Tricks and Traps in the Mortgage Process

The mortgage meltdown of 2008 brought with it a notable change in the industry:  a decreased number of mortgage brokers and loan officers.  From what I have seen, this decreased seems to have had a cleansing effect on the industry from the rampant predatory lending so prevalent in those circles in which I transacted often.

Still, there are unscrupulous providers employing the age-old trick and traps of their trade—costing consumers billions of dollars enabled simply by the lack of education on the part of consumers.

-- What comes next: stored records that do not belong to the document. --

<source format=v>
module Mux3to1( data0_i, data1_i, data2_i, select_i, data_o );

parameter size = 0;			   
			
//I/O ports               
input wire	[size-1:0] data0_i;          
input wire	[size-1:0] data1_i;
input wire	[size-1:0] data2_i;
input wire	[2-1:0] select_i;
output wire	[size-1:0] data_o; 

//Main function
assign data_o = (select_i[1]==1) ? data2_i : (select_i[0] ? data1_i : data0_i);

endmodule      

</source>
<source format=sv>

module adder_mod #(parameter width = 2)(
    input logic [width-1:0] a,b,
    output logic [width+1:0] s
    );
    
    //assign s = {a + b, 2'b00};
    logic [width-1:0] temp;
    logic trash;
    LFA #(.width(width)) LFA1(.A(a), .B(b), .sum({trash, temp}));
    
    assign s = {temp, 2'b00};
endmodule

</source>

Before you consider applying for a new mortgage or refinance, give our staff a call before paying your loan origination fee, and we will analyze that mortgage  (free of charge or obligation), and provide you with our assessment.  At minimum, if you do not feel comfortable giving us a call, consider the following three tips to avoid being scammed throughout the mortgage process:

1)      Interest Rate Lock-In Provision:  The mortgage-interest lock-in disputes are one of the most common complaints lodged with Attorneys General across the U.S.   Lenders prefer verbally confirming that your interest rate has been “locked-in”, allowing them the ability to lock in the rate later if the difference inures to their benefit.  If the rate swings to the benefit of the consumer and too detrimental to lender, they “bank on” the consumer overlooking the rigged rate; and, when the angry consumer questions the increased rate, the loan officer simply states, “You never told me to lock it in.” It is his word against yours, with no documentation to prove it.  ALWAYS get your lock-in rate in writing.

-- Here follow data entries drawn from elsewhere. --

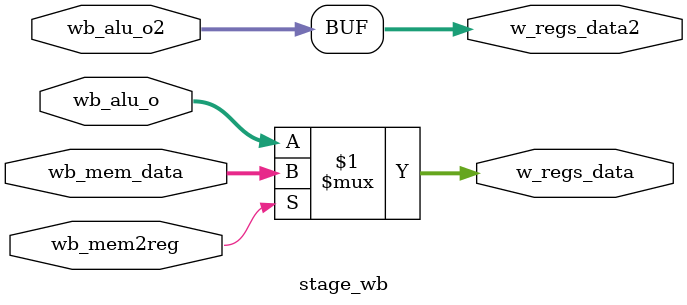
<source format=v>
module stage_wb(
    input  wire[31:0]  wb_mem_data,
    input  wire[31:0]  wb_alu_o,
    input  wire[31:0]  wb_alu_o2,
    input  wire        wb_mem2reg,
    output wire[31:0]  w_regs_data,
    output wire[31:0]  w_regs_data2
);

assign w_regs_data = wb_mem2reg ? wb_mem_data : wb_alu_o;
assign w_regs_data2=wb_alu_o2;
endmodule

</source>
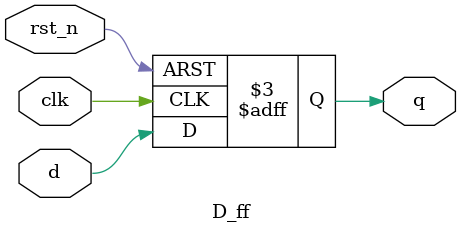
<source format=v>
module D_ff(
    input d,
    input clk,
    input rst_n,
    output reg q
);
    always @ (posedge clk or negedge rst_n) begin
        q <= 0;
        if(~rst_n)
            q <= 1'b0;
        else
            q <= d;
    end
    
endmodule

</source>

2)      Buying Discount Points:  Buying Discount Points is one of the least understood concepts in mortgage interest and constitutes a substantive portion of lender income.  Very rarely will you ever want to purchase discount points.  Don’t let yourself be convinced by the interest rate figure, but instead by the difference between the two payment amounts with and without the discount points.  Divide the cost of the point(s) by the difference in the payment amounts to determine how long it will take to 1) make your money back for buying down the points , and 2) what it will do for you in the long run (i.e. Is the payment really that much lower?) Moreover, when employing the AMP, we seldom if ever recommend buying discount points.

3)      Fees and Closing Costs:  Question every fee that you don’t understand, and don’t be afraid to walk away from the closing table if you don’t like what you see or feel.  By this point, the lender has invested ample time and money into the mortgage process and documentation preparations, so they have much to lose if you walk.  You may lose any fees you have paid, but filing your complaint with your state’s department of commerce will force the lender to correct any misrepresentation.